Synthesis, Biological Evaluation and Molecular Docking Study of Novel Benzhydryl Piperazine‐1,2,3‐Triazoline Hybrids

Abstract Herein, a novel series of 1,5‐disubstituted‐1,2,3‐triazolines containing 1‐(4‐chlorobenzhydryl) piperazine moiety ( 8 – 18 ) were synthesised and evaluated for their anticancer activity across eight human tumor cell lines. Remarkably, compound 11 substituted with 3‐acetylphenyl group was the most potent anticancer agent against three selected human cancer cell lines (HL‐60, Z138, and DND‐41) with IC 50 values of 16.80, 18.50, and 19.20 μM, respectively. In contrast, analogue 10 demonstrated activity against HL‐60, Z138, and DND‐41 cell lines, with IC 50 values of 19.90, 18.00, and 18.50 μM, respectively.
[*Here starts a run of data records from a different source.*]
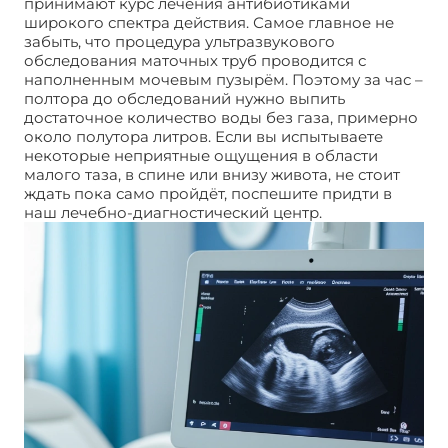
принимают курс лечения антибиотиками
широкого спектра действия. Самое главное не
забыть, что процедура ультразвукового
обследования маточных труб проводится с
наполненным мочевым пузырём. Поэтому за час –
полтора до обследований нужно выпить
достаточное количество воды без газа, примерно
около полутора литров. Если вы испытываете
некоторые неприятные ощущения в области
малого таза, в спине или внизу живота, не стоит
ждать пока само пройдёт, поспешите придти в
наш лечебно-диагностический центр.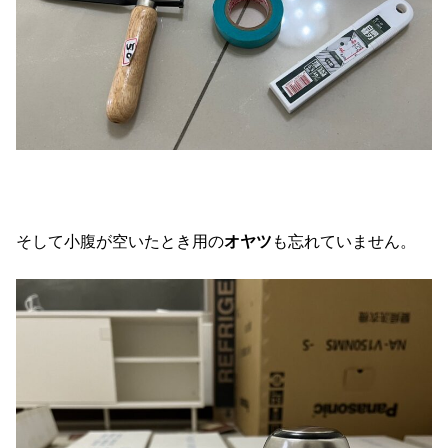
そして小腹が空いたとき用の
オヤツ
も忘れていません。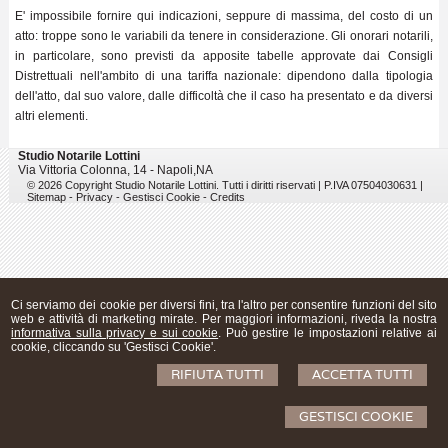
E' impossibile fornire qui indicazioni, seppure di massima, del costo di un
atto: troppe sono le variabili da tenere in considerazione. Gli onorari notarili,
in particolare, sono previsti da apposite tabelle approvate dai Consigli
Distrettuali nell'ambito di una tariffa nazionale: dipendono dalla tipologia
dell'atto, dal suo valore, dalle difficoltà che il caso ha presentato e da diversi
altri elementi.
Studio Notarile Lottini
Via Vittoria Colonna, 14 -
Napoli
,
NA
© 2026 Copyright Studio Notarile Lottini. Tutti i diritti riservati | P.IVA 07504030631 |
Sitemap
-
Privacy
-
Gestisci Cookie
-
Credits
Ci serviamo dei cookie per diversi fini, tra l'altro per consentire funzioni del sito
web e attività di marketing mirate. Per maggiori informazioni, riveda la nostra
informativa sulla privacy e sui cookie
. Può gestire le impostazioni relative ai
cookie, cliccando su 'Gestisci Cookie'.
RIFIUTA TUTTI
ACCETTA TUTTI
GESTISCI COOKIE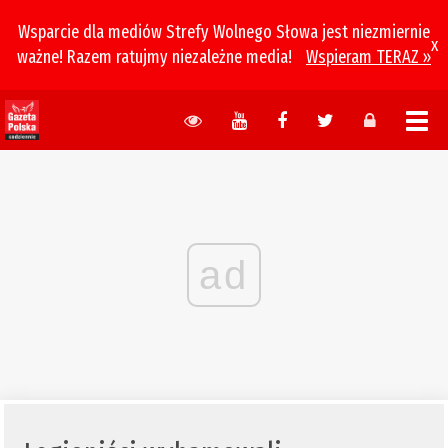
Wsparcie dla mediów Strefy Wolnego Słowa jest niezmiernie
x
ważne! Razem ratujmy niezależne media!
Wspieram TERAZ »
ad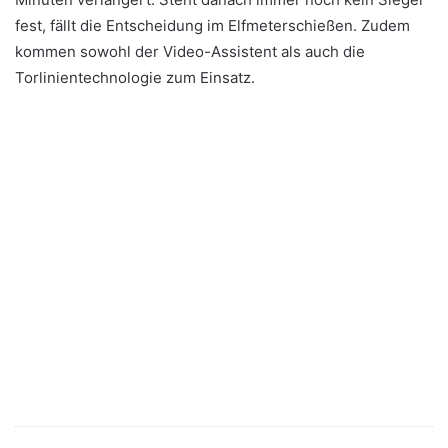
fest, fällt die Entscheidung im Elfmeterschießen. Zudem
kommen sowohl der Video-Assistent als auch die
Torlinientechnologie zum Einsatz.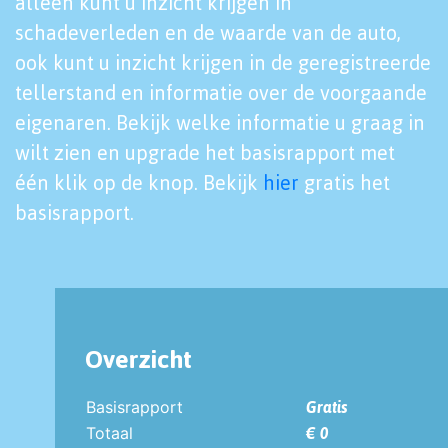
alleen kunt u inzicht krijgen in
schadeverleden en de waarde van de auto,
ook kunt u inzicht krijgen in de geregistreerde
tellerstand en informatie over de voorgaande
eigenaren. Bekijk welke informatie u graag in
wilt zien en upgrade het basisrapport met
één klik op de knop. Bekijk
hier
gratis het
basisrapport.
Overzicht
Basisrapport
Gratis
Totaal
€ 0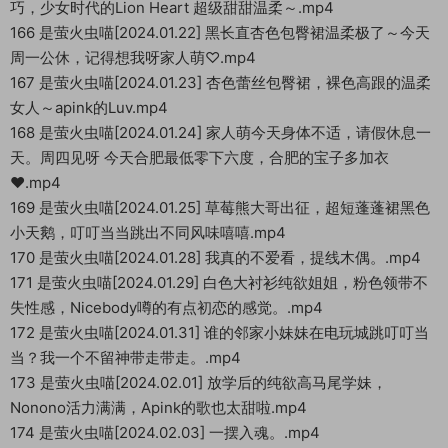
巧，少女时代的Lion Heart 超级甜甜温柔～.mp4
166 是萤火虫喵[2024.01.22] 黑长直杏色包臀裙温柔极了～今天
周一公休，记得想我呀家人萌♡.mp4
167 是萤火虫喵[2024.01.23] 杏色蕾丝包臀裙，裸色高跟的温柔
女人～apink的Luv.mp4
168 是萤火虫喵[2024.01.24] 家人萌今天身体不适，请假休息一
天。周四见呀 今天合肥最低零下六度，合肥的宝子多加衣
❤️.mp4
169 是萤火虫喵[2024.01.25] 草莓熊大哥出征，超短蓬蓬裙黑色
小天鹅，叮叮当当跳出不同风味嘻嘻.mp4
170 是萤火虫喵[2024.01.28] 我真的不爱看，提线木偶。.mp4
171 是萤火虫喵[2024.01.29] 白色大衬衫纯欲姐姐，粉色领带不
失性感，Nicebody噂的有点初恋的感觉。.mp4
172 是萤火虫喵[2024.01.31] 谁的邻家小妹妹在电玩城跳叮叮当
当？我一个不留神带走带走。.mp4
173 是萤火虫喵[2024.02.01] 放学后的纯欲高马尾学妹，
Nonono活力满满，Apink的歌也太甜啦.mp4
174 是萤火虫喵[2024.02.03] 一摆入魂。.mp4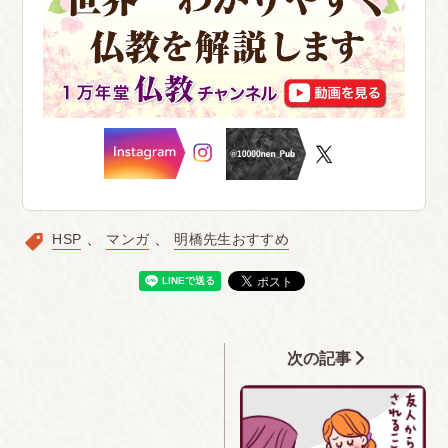
HSP
マンガ
明橋先生おすすめ
次の記事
Moreover, derivative 13 substituted with 4‐bromophenyl moiety displayed activity with IC 50 =19.90 μM against the DND‐41 cell line. However, all analogues showed IC 50 values ranging from 22.95 to 58.45 μM when tested against other investigated cancer cell lines. These findings suggest that derivative 11 holds promise as a potential candidate for synthesizing novel anticancer agents. Furthermore, compounds 8 – 18 were screened for their antioxidant activity. Molecular docking studies of compound 11 on crystal structures of two proteins, CDK2/cyclin A2 (PDB: 7B7S) and kinase Akt1 PKB alpha (PDB: 4GV1) have been studied.